John Wesley Work Jr. (August 6, 1871 – September 7, 1925) was a musicologist choral director, educationalist singer and songwriter. He was the first African American collector of folk songs and spirituals.

==Early life and education==
Work was born on August 6, 1871, in Nashville, Tennessee, to Samuella and John Wesley Work Sr., who was director of a church choir, some of whose members were also in the original Fisk Jubilee Singers. Work attended Fisk University, where he organized singing groups and studied Latin and history, graduating in 1895. He also studied at Harvard University.

==Career==
Work taught in Tullahoma, Tennessee and worked in the library at Fisk University, before taking an appointment as a Latin and history instructor at Fisk in 1904. His colleague, instructor and registrar Minnie Lou Crosthwaite, later commented on his deep interest in the "progress and welfare of his students", though he had conflicts with others in the Fisk music department.

With his wife and his brother, Frederick Jerome Work, Work began collecting slave songs and spirituals, publishing them as New Jubilee Songs as Sung by the Fisk Jubilee Singers (1901) and New Jubilee Songs and Folk Songs of the American Negro (1907). The latter book included the first publication of "Go Tell It on the Mountain", which he may have had a hand in composing. His other songs included "Song of the Warrior", "If Only You Were Here", "Negro Lullaby", and "Negro Love Song". He also established the music publishing company, Work Brothers and Hart.

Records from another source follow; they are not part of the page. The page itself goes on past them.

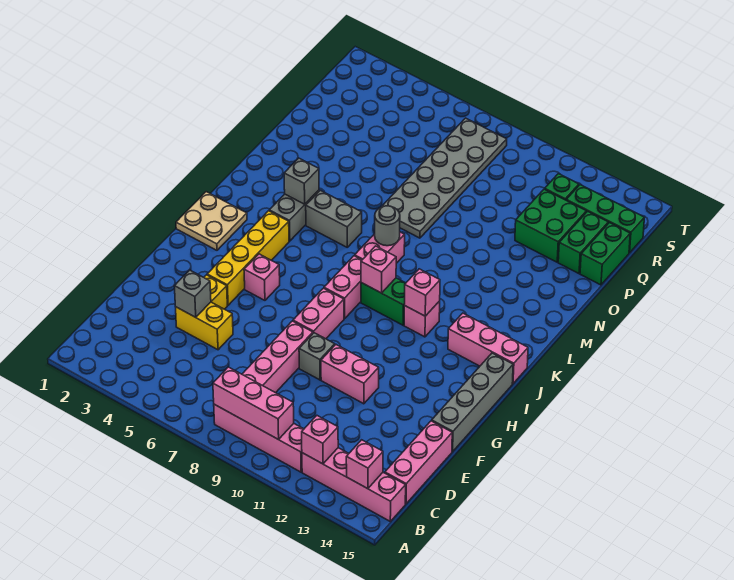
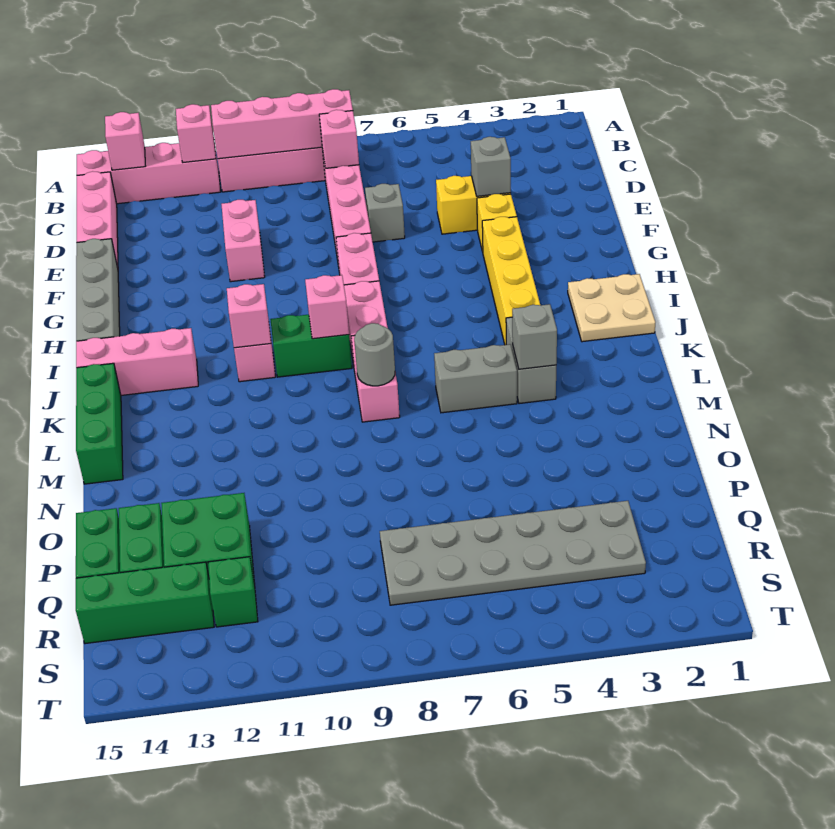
pink 1x3 brick [213,367,294,440] -> pink 1x4 brick [211,89,353,159]
grey 1x1 brick [299,333,335,380] -> grey 1x1 brick moved to [365,184,405,242]
pink 1x2 brick [321,345,379,404] -> pink 1x2 brick turned to [221,200,265,282]
pink 1x1 brick [244,254,280,300] -> pink 1x1 brick moved to [319,110,359,168]
none -> green 1x3 brick [76,363,123,484]
grey 2x6 plate [382,118,507,238] -> grey 2x6 plate turned to [380,501,646,605]

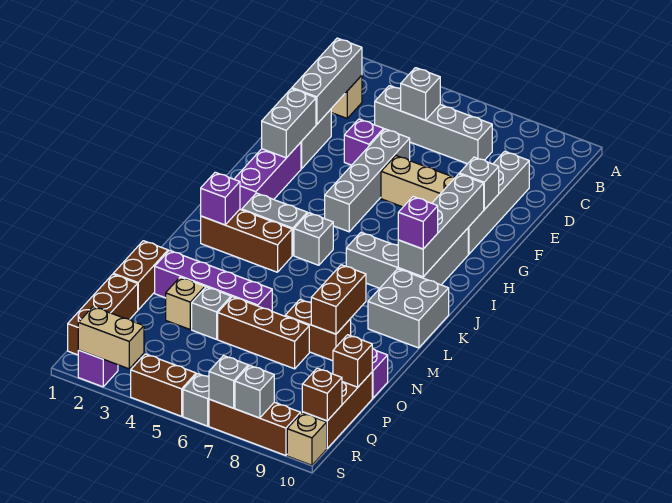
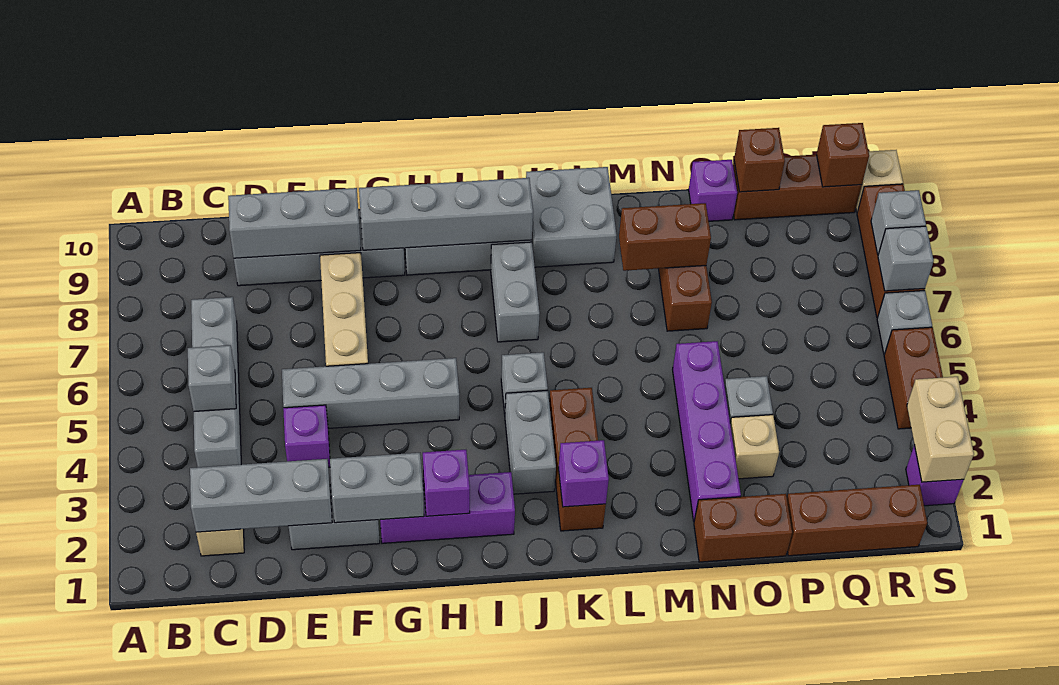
grey 1x1 brick [459,157,499,210] -> grey 1x3 brick [228,188,361,258]
purple 1x1 brick [398,197,438,249] -> purple 1x1 brick moved to [423,450,470,516]
brown 1x3 brick [218,297,309,369] -> none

As the director of the Fisk Jubilee Singers, he was responsible for taking them on tour each year. However, because of negative feelings toward black folk music at Fisk, he was forced to resign his post there in 1923. He then served as president of Roger Williams University in Nashville, until his death in 1925.

==Personal life and death==
Work married Agnes Haynes in 1899. They had six children, with John III going on to become a composer.

Work died on September 7, 1925, aged 54, in Nashville.